* Task requirements *
Stop after the line that contains "467 884 41.2". Until then, retype each line of the entries exactly from the first one, skipping pictures.

* Records *

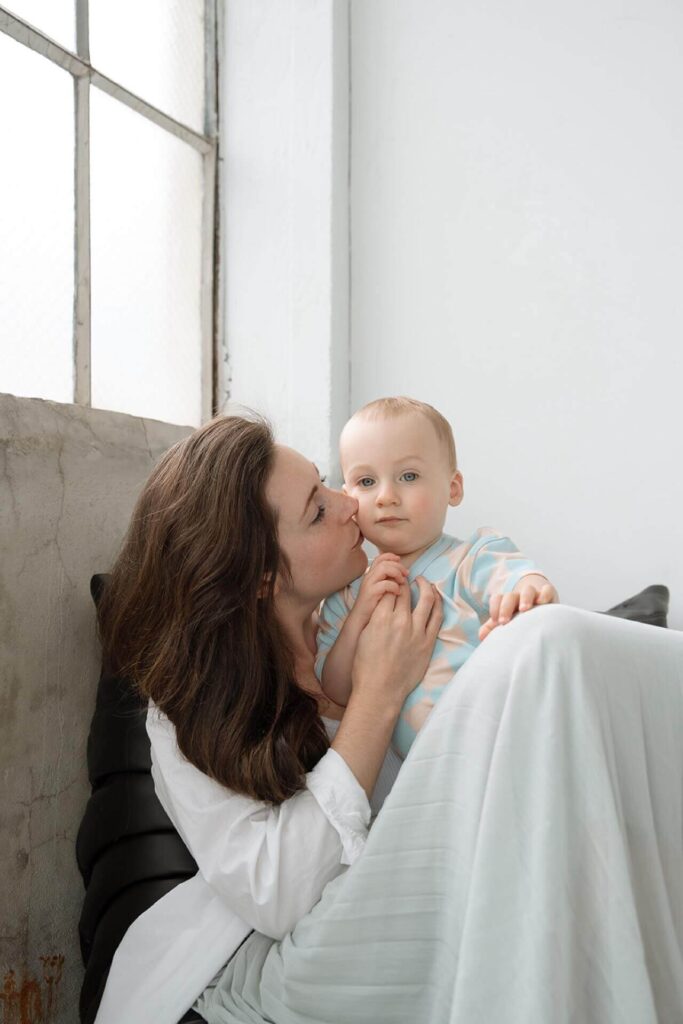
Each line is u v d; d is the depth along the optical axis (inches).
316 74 83.0
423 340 83.2
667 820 42.5
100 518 64.5
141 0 77.7
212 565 51.6
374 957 43.4
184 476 54.1
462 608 53.6
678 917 42.1
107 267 73.5
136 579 55.3
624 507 76.6
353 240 85.6
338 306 83.5
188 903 50.5
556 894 37.8
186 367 84.2
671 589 75.2
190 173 84.6
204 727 49.5
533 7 79.5
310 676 57.1
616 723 41.1
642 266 76.3
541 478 79.0
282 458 54.8
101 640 59.6
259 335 85.3
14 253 63.2
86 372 70.4
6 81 62.3
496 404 80.5
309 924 45.2
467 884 41.2
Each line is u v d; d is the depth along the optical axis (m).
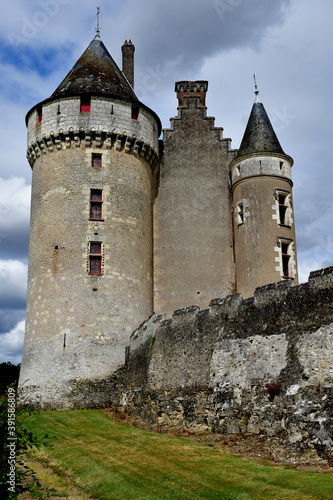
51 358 25.38
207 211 32.69
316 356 15.05
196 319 20.33
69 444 17.47
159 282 31.44
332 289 15.25
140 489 12.70
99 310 26.27
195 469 13.62
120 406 24.12
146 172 30.34
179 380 20.16
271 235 29.06
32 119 30.20
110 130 28.47
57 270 26.72
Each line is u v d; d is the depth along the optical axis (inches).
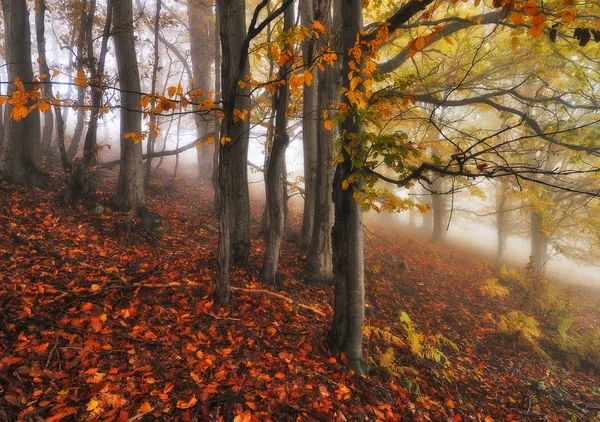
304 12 255.4
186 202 413.1
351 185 147.1
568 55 294.8
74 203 266.7
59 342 123.3
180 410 108.6
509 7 85.8
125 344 132.3
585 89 301.7
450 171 95.3
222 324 166.2
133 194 283.3
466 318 311.3
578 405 208.4
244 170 240.5
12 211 224.1
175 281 191.8
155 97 119.1
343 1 142.6
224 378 128.3
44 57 252.7
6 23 265.9
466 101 260.8
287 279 253.0
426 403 163.5
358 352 166.9
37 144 281.9
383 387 161.5
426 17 113.3
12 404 94.7
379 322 238.7
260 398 123.7
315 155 307.9
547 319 361.1
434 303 324.2
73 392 104.9
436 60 332.8
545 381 228.7
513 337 276.4
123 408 103.3
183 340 145.6
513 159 320.8
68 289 156.6
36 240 197.3
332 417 127.3
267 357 151.0
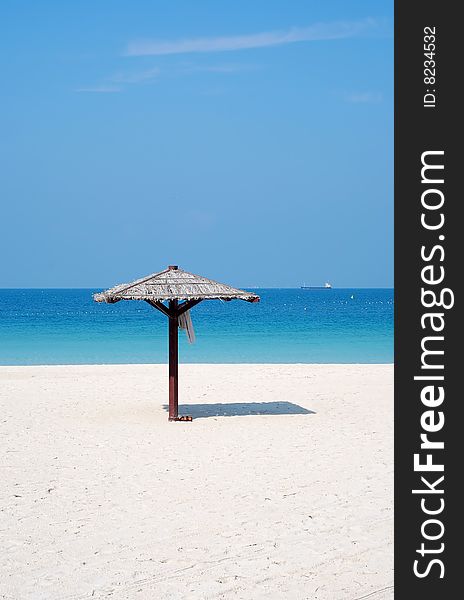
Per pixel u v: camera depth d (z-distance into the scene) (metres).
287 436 12.43
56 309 88.44
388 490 9.13
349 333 42.34
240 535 7.50
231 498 8.77
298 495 8.90
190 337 14.21
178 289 13.55
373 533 7.61
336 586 6.30
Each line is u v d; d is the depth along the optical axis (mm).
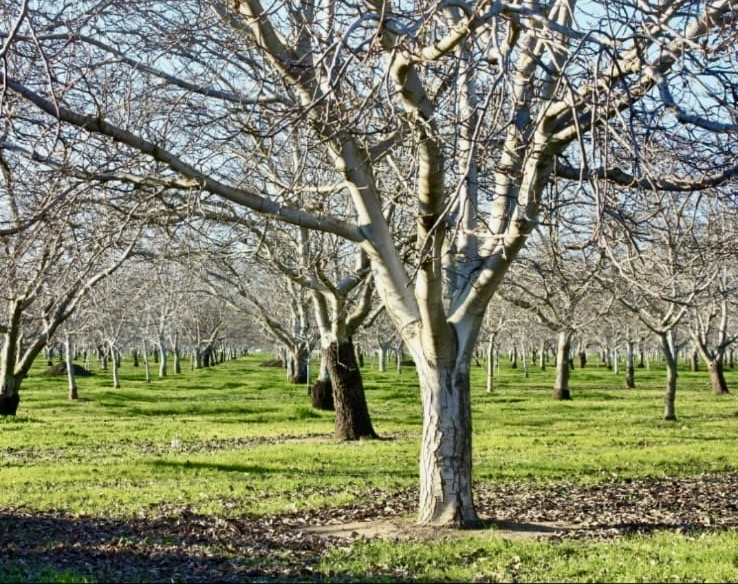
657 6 7344
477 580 8680
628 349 52062
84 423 27531
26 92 8359
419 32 7426
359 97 9430
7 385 27797
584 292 22078
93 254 10656
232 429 25938
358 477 15805
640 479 15812
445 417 10977
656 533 10922
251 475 16031
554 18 9258
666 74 6652
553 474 16266
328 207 14578
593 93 6824
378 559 9531
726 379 63188
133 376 66688
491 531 10750
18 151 8570
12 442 21844
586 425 27031
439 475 11031
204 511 12492
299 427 26406
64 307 19000
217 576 9008
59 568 9242
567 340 40344
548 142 9133
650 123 6625
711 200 10859
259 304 32438
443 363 10906
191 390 48625
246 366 91250
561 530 11156
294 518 12117
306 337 42312
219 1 9625
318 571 9133
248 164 13141
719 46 6090
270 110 9500
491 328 47156
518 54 9430
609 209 8859
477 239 11086
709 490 14648
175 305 46562
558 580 8586
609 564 9141
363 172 10469
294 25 9828
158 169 10453
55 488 14547
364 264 21969
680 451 19609
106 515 12227
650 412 32438
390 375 67188
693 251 12828
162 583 8648
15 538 10727
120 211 10312
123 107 9945
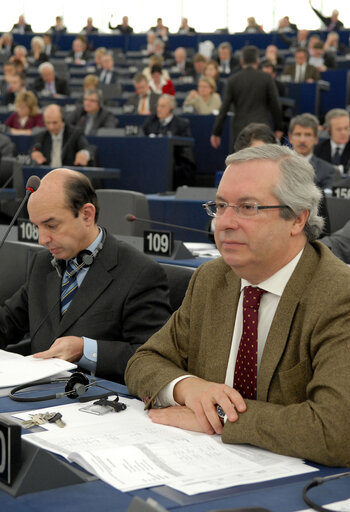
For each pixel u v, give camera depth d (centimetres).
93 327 221
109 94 1178
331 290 144
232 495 115
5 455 115
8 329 246
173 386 156
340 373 135
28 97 923
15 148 812
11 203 612
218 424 143
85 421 150
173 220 529
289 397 146
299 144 568
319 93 995
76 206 217
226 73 1160
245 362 153
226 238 145
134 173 797
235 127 773
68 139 752
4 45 1672
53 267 233
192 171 823
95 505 109
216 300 164
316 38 1258
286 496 115
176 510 109
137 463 126
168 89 1058
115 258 227
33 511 107
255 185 142
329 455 129
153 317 222
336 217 396
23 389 173
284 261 150
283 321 149
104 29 1966
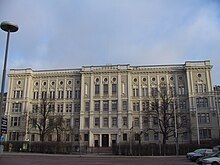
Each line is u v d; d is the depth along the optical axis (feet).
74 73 282.97
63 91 281.54
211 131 244.63
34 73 290.35
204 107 251.80
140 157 152.25
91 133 257.75
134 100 266.57
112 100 264.52
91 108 265.54
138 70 272.92
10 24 57.67
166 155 174.40
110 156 162.30
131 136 238.07
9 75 287.69
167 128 218.38
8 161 102.68
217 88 262.47
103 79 271.28
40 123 243.81
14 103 279.90
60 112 275.18
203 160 81.35
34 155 156.87
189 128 243.40
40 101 281.54
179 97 261.24
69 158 135.95
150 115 240.32
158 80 269.23
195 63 262.88
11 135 270.67
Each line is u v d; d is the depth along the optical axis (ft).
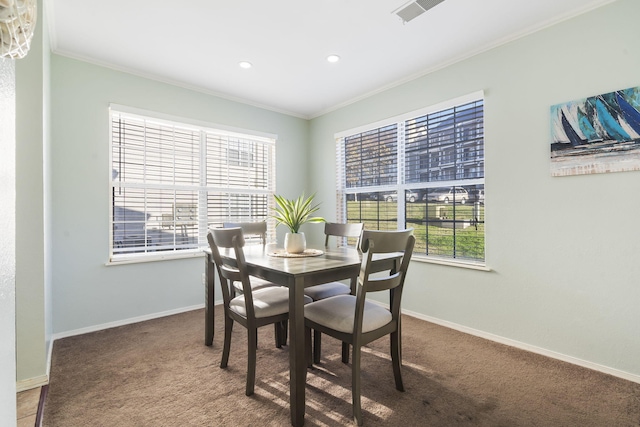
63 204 8.66
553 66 7.32
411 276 10.33
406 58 9.18
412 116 10.34
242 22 7.46
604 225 6.66
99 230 9.25
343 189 13.12
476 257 8.95
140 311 9.96
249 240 12.79
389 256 6.89
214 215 11.81
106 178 9.36
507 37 8.02
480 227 8.86
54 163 8.52
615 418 5.23
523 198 7.84
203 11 7.04
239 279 6.17
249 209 12.77
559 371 6.71
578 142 6.96
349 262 6.26
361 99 12.09
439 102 9.61
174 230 10.85
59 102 8.61
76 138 8.87
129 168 9.98
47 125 7.43
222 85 11.04
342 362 7.12
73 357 7.38
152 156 10.43
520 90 7.86
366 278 5.19
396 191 11.06
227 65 9.58
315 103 12.84
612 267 6.58
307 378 6.45
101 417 5.21
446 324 9.39
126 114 9.80
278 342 7.91
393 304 6.05
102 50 8.68
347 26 7.64
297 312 5.20
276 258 6.77
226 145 12.17
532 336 7.70
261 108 12.99
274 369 6.83
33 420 5.05
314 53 8.91
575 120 6.99
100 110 9.27
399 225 10.93
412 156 10.57
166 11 7.02
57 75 8.59
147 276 10.12
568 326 7.16
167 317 10.28
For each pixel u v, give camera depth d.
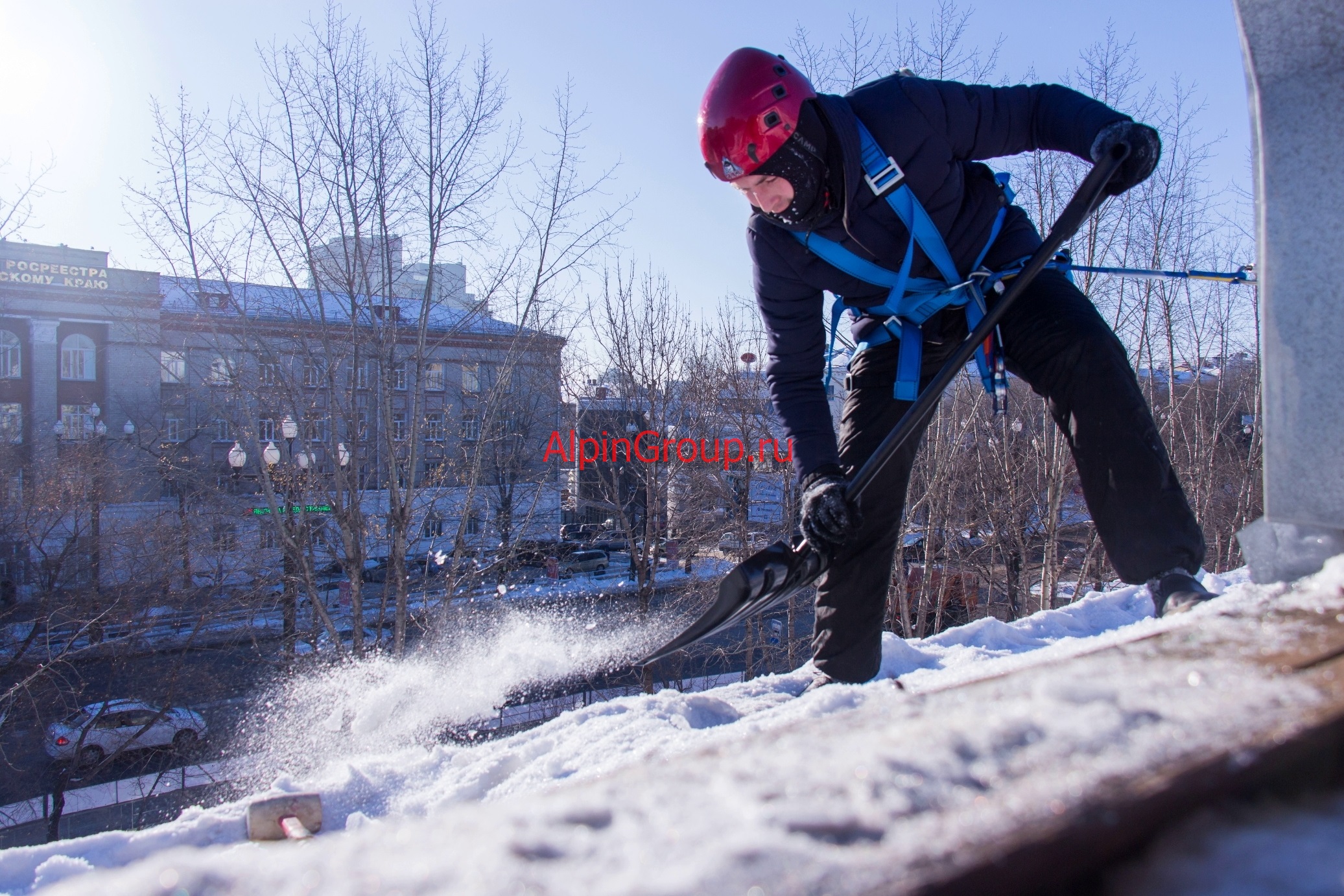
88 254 27.48
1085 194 1.78
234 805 1.71
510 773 1.84
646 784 0.48
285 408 16.45
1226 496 17.72
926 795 0.43
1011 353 1.98
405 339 18.72
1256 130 1.02
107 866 1.52
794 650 16.58
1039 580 21.16
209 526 18.59
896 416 2.23
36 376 26.47
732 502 19.11
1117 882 0.42
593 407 20.61
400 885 0.37
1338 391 0.97
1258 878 0.40
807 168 1.90
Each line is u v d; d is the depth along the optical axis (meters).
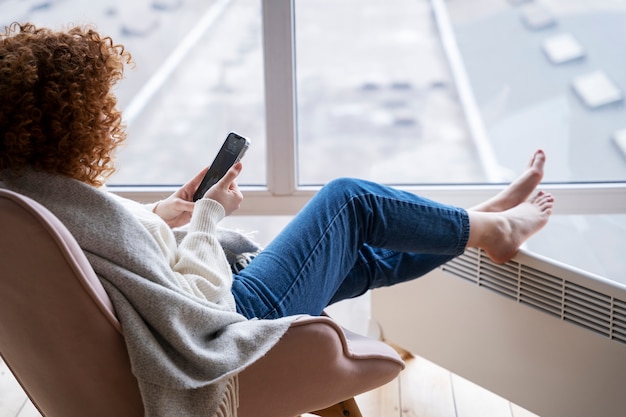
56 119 1.15
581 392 1.66
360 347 1.44
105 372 1.16
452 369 1.96
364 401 1.98
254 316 1.40
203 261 1.33
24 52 1.14
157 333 1.18
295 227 1.54
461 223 1.69
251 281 1.43
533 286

* Expected answer *
Each line is u v d; d is the depth along the optical axis (inches).
316 74 83.0
423 340 83.2
667 820 42.5
100 518 64.5
141 0 77.7
212 565 51.6
374 957 43.4
184 476 54.1
462 608 53.6
678 917 42.1
107 267 73.5
136 579 55.3
624 507 76.6
353 240 85.6
338 306 83.5
188 903 50.5
556 894 37.8
186 367 84.2
671 589 75.2
190 173 84.6
204 727 49.5
533 7 79.5
310 676 57.1
616 723 41.1
642 266 76.3
541 478 79.0
282 458 54.8
101 640 59.6
259 335 85.3
14 253 63.2
86 372 70.4
6 81 62.3
496 404 80.5
309 924 45.2
467 884 41.2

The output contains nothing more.